A excomunhão pesa dolorosamente sobre a alma de Iblet e em suas relações com seus vassalos… Depois da morte de Gregório XI, ao ser nomeado papa Urbano VI, Iblet consegue que seja revogada a excomunhão, mas sob acondição de realizar um ato de humildade respeitosa para o bispo na Basílica de Santo André, em Verceil… (Este acontecimento se relaciona talvez com a estranha sensação que me fez penetrar na dita Basílica, para unir de imediato a ela a evocação de um ato, doloroso, de humilhação oprimente, realizado por mim?) Estas são as notabilíssimas concordâncias que se encontram entre as impressões, as reminiscências as visões do engenheiro José Costa e os acontecimentos que caracterizaram a existência pessoal de um cavaleiro da Idade Média.
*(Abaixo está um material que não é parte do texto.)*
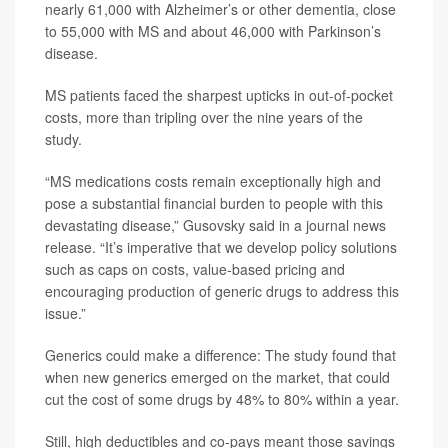
nearly 61,000 with Alzheimer’s or other dementia, close
to 55,000 with MS and about 46,000 with Parkinson’s
disease.
MS patients faced the sharpest upticks in out-of-pocket
costs, more than tripling over the nine years of the
study.
“MS medications costs remain exceptionally high and
pose a substantial financial burden to people with this
devastating disease,” Gusovsky said in a journal news
release. “It’s imperative that we develop policy solutions
such as caps on costs, value-based pricing and
encouraging production of generic drugs to address this
issue.”
Generics could make a difference: The study found that
when new generics emerged on the market, that could
cut the cost of some drugs by 48% to 80% within a year.
Still, high deductibles and co-pays meant those savings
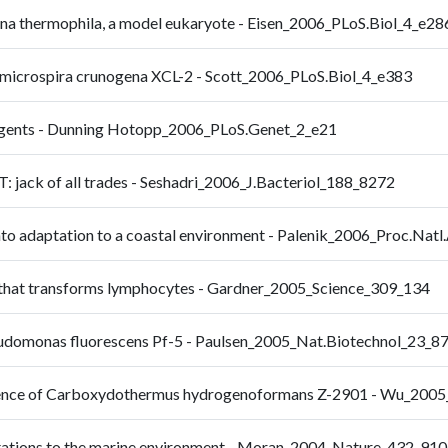
na thermophila, a model eukaryote - Eisen_2006_PLoS.Biol_4_e28
omicrospira crunogena XCL-2 - Scott_2006_PLoS.Biol_4_e383
 agents - Dunning Hotopp_2006_PLoS.Genet_2_e21
jack of all trades - Seshadri_2006_J.Bacteriol_188_8272
to adaptation to a coastal environment - Palenik_2006_Proc.Nat
n that transforms lymphocytes - Gardner_2005_Science_309_134
udomonas fluorescens Pf-5 - Paulsen_2005_Nat.Biotechnol_23_8
equence of Carboxydothermus hydrogenoformans Z-2901 - Wu_200
ptations to the marine environment - Moran_2004_Nature_432_910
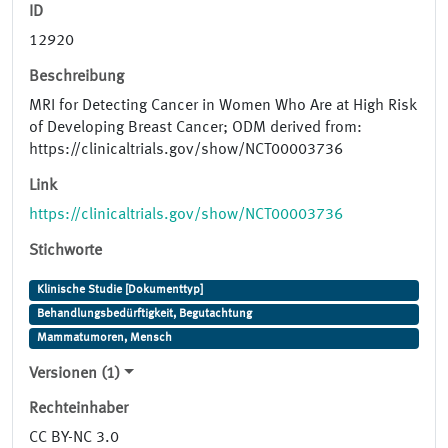
ID
12920
Beschreibung
MRI for Detecting Cancer in Women Who Are at High Risk
of Developing Breast Cancer; ODM derived from:
https://clinicaltrials.gov/show/NCT00003736
Link
https://clinicaltrials.gov/show/NCT00003736
Stichworte
Klinische Studie [Dokumenttyp]
Behandlungsbedürftigkeit, Begutachtung
Mammatumoren, Mensch
Versionen (1)
Rechteinhaber
CC BY-NC 3.0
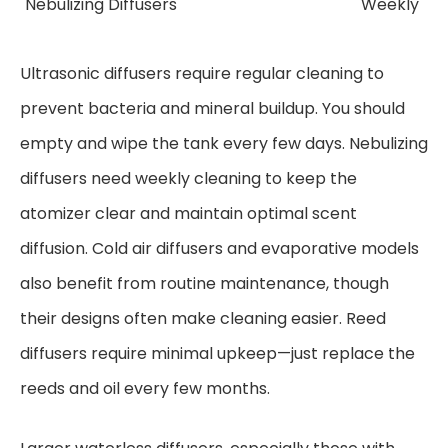
Nebulizing Diffusers
Weekly
Ultrasonic diffusers require regular cleaning to
prevent bacteria and mineral buildup. You should
empty and wipe the tank every few days. Nebulizing
diffusers need weekly cleaning to keep the
atomizer clear and maintain optimal scent
diffusion. Cold air diffusers and evaporative models
also benefit from routine maintenance, though
their designs often make cleaning easier. Reed
diffusers require minimal upkeep—just replace the
reeds and oil every few months.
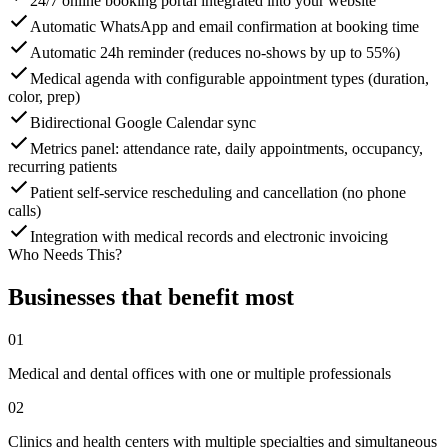
24/7 online booking portal integrated into your website
Automatic WhatsApp and email confirmation at booking time
Automatic 24h reminder (reduces no-shows by up to 55%)
Medical agenda with configurable appointment types (duration,
color, prep)
Bidirectional Google Calendar sync
Metrics panel: attendance rate, daily appointments, occupancy,
recurring patients
Patient self-service rescheduling and cancellation (no phone
calls)
Integration with medical records and electronic invoicing
Who Needs This?
Businesses that benefit most
01
Medical and dental offices with one or multiple professionals
02
Clinics and health centers with multiple specialties and simultaneous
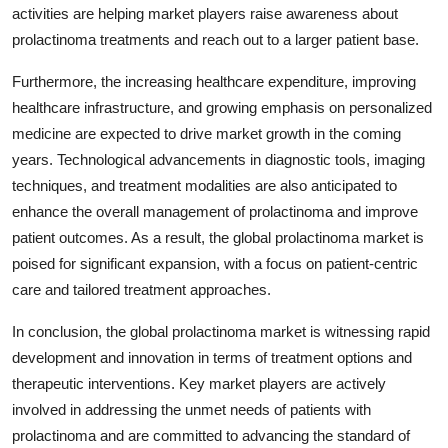
activities are helping market players raise awareness about
prolactinoma treatments and reach out to a larger patient base.
Furthermore, the increasing healthcare expenditure, improving
healthcare infrastructure, and growing emphasis on personalized
medicine are expected to drive market growth in the coming
years. Technological advancements in diagnostic tools, imaging
techniques, and treatment modalities are also anticipated to
enhance the overall management of prolactinoma and improve
patient outcomes. As a result, the global prolactinoma market is
poised for significant expansion, with a focus on patient-centric
care and tailored treatment approaches.
In conclusion, the global prolactinoma market is witnessing rapid
development and innovation in terms of treatment options and
therapeutic interventions. Key market players are actively
involved in addressing the unmet needs of patients with
prolactinoma and are committed to advancing the standard of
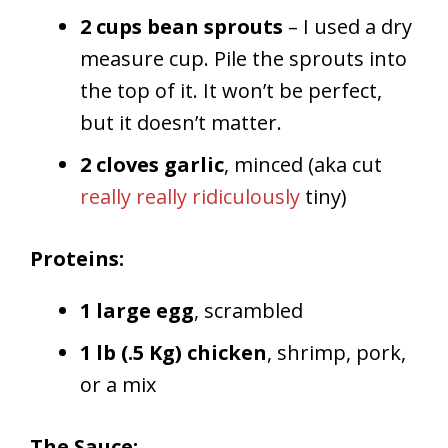
2 cups bean sprouts
– I used a dry
measure cup. Pile the sprouts into
the top of it. It won’t be perfect,
but it doesn’t matter.
2 cloves garlic
, minced (aka cut
really really ridiculously
tiny)
Proteins:
1 large egg
, scrambled
1 lb (.5 Kg) chicken
, shrimp, pork,
or a mix
The Sauce:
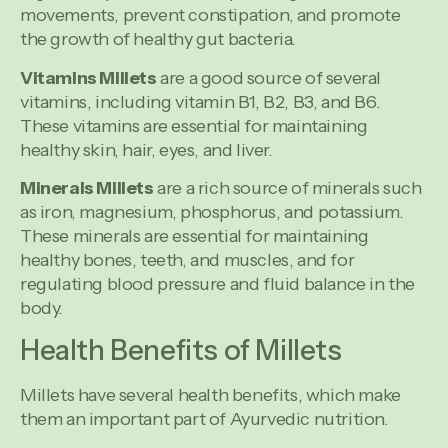
movements, prevent constipation, and promote
the growth of healthy gut bacteria.
Vitamins Millets
are a good source of several
vitamins, including vitamin B1, B2, B3, and B6.
These vitamins are essential for maintaining
healthy skin, hair, eyes, and liver.
Minerals Millets
are a rich source of minerals such
as iron, magnesium, phosphorus, and potassium.
These minerals are essential for maintaining
healthy bones, teeth, and muscles, and for
regulating blood pressure and fluid balance in the
body.
Health Benefits of Millets
Millets have several health benefits, which make
them an important part of Ayurvedic nutrition.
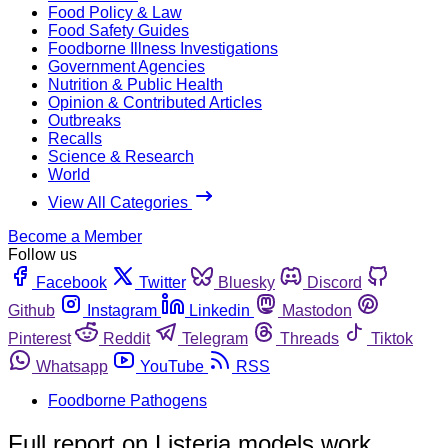
Food Policy & Law
Food Safety Guides
Foodborne Illness Investigations
Government Agencies
Nutrition & Public Health
Opinion & Contributed Articles
Outbreaks
Recalls
Science & Research
World
View All Categories
Become a Member
Follow us
Facebook
Twitter
Bluesky
Discord
Github
Instagram
Linkedin
Mastodon
Pinterest
Reddit
Telegram
Threads
Tiktok
Whatsapp
YouTube
RSS
Foodborne Pathogens
Full report on Listeria models work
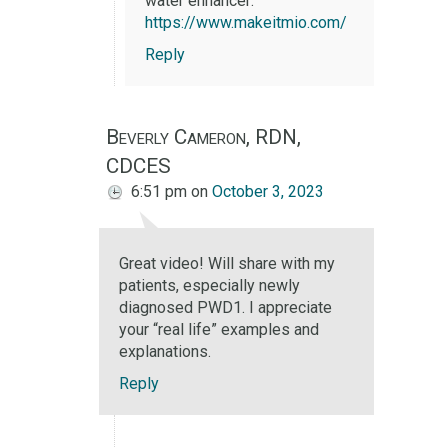
water enhancer:
https://www.makeitmio.com/
Reply
Beverly Cameron, RDN,
CDCES
6:51 pm
on
October 3, 2023
Great video! Will share with my
patients, especially newly
diagnosed PWD1. I appreciate
your “real life” examples and
explanations.
Reply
É indispensável ir mais longe na vida aventureira de Iblet de Challant, que, desiludido pela ingratidão que para com ele tiveram os poderosos, terminou por se retirar, indignado, ao seu castelo de Verrés, que embelezou com altíssimo sentimento artístico. Morreu em 1409, vivamente lamentado por sua família seu país. Outra coincidência de caráter distinto, mas notavelmente sugestiva, consiste em que Iblet de Challant era de estatura gigantesca e compleição atlética, exatamente como o Sr. José Costa! E ainda mais: existe um retrato de Iblet de Challant que apresenta com 30 anos. O Senhor Costa publicou uma fototipia do mesmo, colocando frente a ela seu próprio retrato de quando tinha mais ou menos a mesma idade. Pois bem, ambas as fotografias se parecem a um ponto tal que se colocasse na cabeça de Iblet de Challant o capacete de oficial da cavalaria que leva o Senhor Costa em sua foto, pareceria que os dois retratos representam a mesma pessoa. Depois do que acabo de dizer, e levando em consideração o que me declarou pessoalmente o Senhor Costa, de que não tem nenhuma dúvida sobre haver vividooutra vida, na qual foi um cavaleiro medieval chamado Iblet de Challant, é preciso convir que tem ele boas razões para o fazer.

Alberico de Barbiano

Alberico de Barbiano

Do ponto de vista cientifico, o detalhe que é preciso levarem em consideração especial é o do fantasma do castelo de Verrés, que revela ao sensitivo-vidente que nos arquivos privados de um patrício da Ligúria acharia a biografia de um esquecido personagem da Idade Média, que nasceu e viveu em outra província da Itália, biografia cuja existência ninguém no mundo conhecia, salvo, talvez, o proprietário dos arquivos onde estava guardada. Este detalhe representa um interesse teórico considerável, já que demonstra a origem supranormal da visão de Verrés, que se une indissoluvelmente a todas as impressões de “paramnésia” experimentadas pelo Sr. Costa. Em resumo: considerando que o fantasma de Verrés chamou o sensitivo pelo nome de “Iblet”; considerando que os incidentes pessoais, os amores contrariados, as façanhas guerreiras do cavaleiro que assim se chamava e viveu na Idade Média, concordam admiravelmente com as impressões, as lembranças e as visões que o Sr. José Costa experimentou desde a meninice até a idade viril; considerando que as múltiplas explicações com as quais a psicologia oficial se esforça para explicar os fenômenos de “paramnésia”, desde as diversas teorias de “falsa memória” até a hipótese da sugestão, da auto-sugestão, das “coincidências fortuitas” e da “telestesia durante o sono” são todas relativas a estados psicológicos, patológicos ou supranormais que não puderam produzir uma convergência de impressões subjetivas perfeitamente concordantes com os acontecimentos vividos por um personagem da Idade Média,obscuro e esquecido; considerando que devemos contemplar tudo isso, há que deduzir logicamente que a única conclusão legítima que se pode extrair dos fatos em conjunto é a que encara a possibilidade de o engenheiro José Costa ter vivido anteriormente outra vida, na pessoa de um cavaleiro medieval chamado Iblet de Challant.